#### SOURCE RECORDS
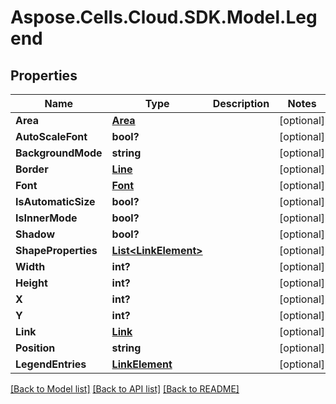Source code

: # Aspose.Cells.Cloud.SDK.Model.Legend
## Properties

Name | Type | Description | Notes
------------ | ------------- | ------------- | -------------
**Area** | [**Area**](Area.md) |  | [optional] 
**AutoScaleFont** | **bool?** |  | [optional] 
**BackgroundMode** | **string** |  | [optional] 
**Border** | [**Line**](Line.md) |  | [optional] 
**Font** | [**Font**](Font.md) |  | [optional] 
**IsAutomaticSize** | **bool?** |  | [optional] 
**IsInnerMode** | **bool?** |  | [optional] 
**Shadow** | **bool?** |  | [optional] 
**ShapeProperties** | [**List&lt;LinkElement&gt;**](LinkElement.md) |  | [optional] 
**Width** | **int?** |  | [optional] 
**Height** | **int?** |  | [optional] 
**X** | **int?** |  | [optional] 
**Y** | **int?** |  | [optional] 
**Link** | [**Link**](Link.md) |  | [optional] 
**Position** | **string** |  | [optional] 
**LegendEntries** | [**LinkElement**](LinkElement.md) |  | [optional] 

[[Back to Model list]](../README.md#documentation-for-models) [[Back to API list]](../README.md#documentation-for-api-endpoints) [[Back to README]](../README.md)

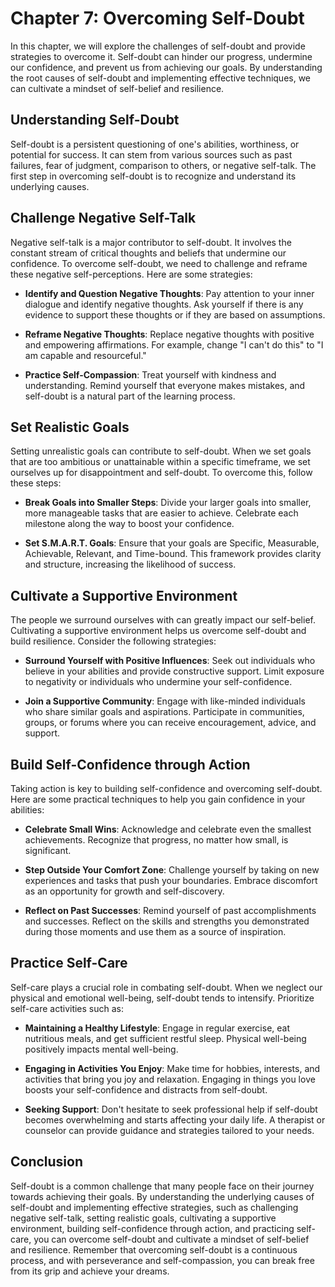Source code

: Chapter 7: Overcoming Self-Doubt
================================

In this chapter, we will explore the challenges of self-doubt and provide strategies to overcome it. Self-doubt can hinder our progress, undermine our confidence, and prevent us from achieving our goals. By understanding the root causes of self-doubt and implementing effective techniques, we can cultivate a mindset of self-belief and resilience.

**Understanding Self-Doubt**
----------------------------

Self-doubt is a persistent questioning of one's abilities, worthiness, or potential for success. It can stem from various sources such as past failures, fear of judgment, comparison to others, or negative self-talk. The first step in overcoming self-doubt is to recognize and understand its underlying causes.

**Challenge Negative Self-Talk**
--------------------------------

Negative self-talk is a major contributor to self-doubt. It involves the constant stream of critical thoughts and beliefs that undermine our confidence. To overcome self-doubt, we need to challenge and reframe these negative self-perceptions. Here are some strategies:

* **Identify and Question Negative Thoughts**: Pay attention to your inner dialogue and identify negative thoughts. Ask yourself if there is any evidence to support these thoughts or if they are based on assumptions.

* **Reframe Negative Thoughts**: Replace negative thoughts with positive and empowering affirmations. For example, change "I can't do this" to "I am capable and resourceful."

* **Practice Self-Compassion**: Treat yourself with kindness and understanding. Remind yourself that everyone makes mistakes, and self-doubt is a natural part of the learning process.

**Set Realistic Goals**
-----------------------

Setting unrealistic goals can contribute to self-doubt. When we set goals that are too ambitious or unattainable within a specific timeframe, we set ourselves up for disappointment and self-doubt. To overcome this, follow these steps:

* **Break Goals into Smaller Steps**: Divide your larger goals into smaller, more manageable tasks that are easier to achieve. Celebrate each milestone along the way to boost your confidence.

* **Set S.M.A.R.T. Goals**: Ensure that your goals are Specific, Measurable, Achievable, Relevant, and Time-bound. This framework provides clarity and structure, increasing the likelihood of success.

**Cultivate a Supportive Environment**
--------------------------------------

The people we surround ourselves with can greatly impact our self-belief. Cultivating a supportive environment helps us overcome self-doubt and build resilience. Consider the following strategies:

* **Surround Yourself with Positive Influences**: Seek out individuals who believe in your abilities and provide constructive support. Limit exposure to negativity or individuals who undermine your self-confidence.

* **Join a Supportive Community**: Engage with like-minded individuals who share similar goals and aspirations. Participate in communities, groups, or forums where you can receive encouragement, advice, and support.

**Build Self-Confidence through Action**
----------------------------------------

Taking action is key to building self-confidence and overcoming self-doubt. Here are some practical techniques to help you gain confidence in your abilities:

* **Celebrate Small Wins**: Acknowledge and celebrate even the smallest achievements. Recognize that progress, no matter how small, is significant.

* **Step Outside Your Comfort Zone**: Challenge yourself by taking on new experiences and tasks that push your boundaries. Embrace discomfort as an opportunity for growth and self-discovery.

* **Reflect on Past Successes**: Remind yourself of past accomplishments and successes. Reflect on the skills and strengths you demonstrated during those moments and use them as a source of inspiration.

**Practice Self-Care**
----------------------

Self-care plays a crucial role in combating self-doubt. When we neglect our physical and emotional well-being, self-doubt tends to intensify. Prioritize self-care activities such as:

* **Maintaining a Healthy Lifestyle**: Engage in regular exercise, eat nutritious meals, and get sufficient restful sleep. Physical well-being positively impacts mental well-being.

* **Engaging in Activities You Enjoy**: Make time for hobbies, interests, and activities that bring you joy and relaxation. Engaging in things you love boosts your self-confidence and distracts from self-doubt.

* **Seeking Support**: Don't hesitate to seek professional help if self-doubt becomes overwhelming and starts affecting your daily life. A therapist or counselor can provide guidance and strategies tailored to your needs.

Conclusion
----------

Self-doubt is a common challenge that many people face on their journey towards achieving their goals. By understanding the underlying causes of self-doubt and implementing effective strategies, such as challenging negative self-talk, setting realistic goals, cultivating a supportive environment, building self-confidence through action, and practicing self-care, you can overcome self-doubt and cultivate a mindset of self-belief and resilience. Remember that overcoming self-doubt is a continuous process, and with perseverance and self-compassion, you can break free from its grip and achieve your dreams.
########
▸ **WHAT IS BEING ASKED**:
Which of the lines above hold the string "past"? Pick each of them out.

▸ **RESULT FOR THIS TASK**:
Self-doubt is a persistent questioning of one's abilities, worthiness, or potential for success. It can stem from various sources such as past failures, fear of judgment, comparison to others, or negative self-talk. The first step in overcoming self-doubt is to recognize and understand its underlying causes.
* **Reflect on Past Successes**: Remind yourself of past accomplishments and successes. Reflect on the skills and strengths you demonstrated during those moments and use them as a source of inspiration.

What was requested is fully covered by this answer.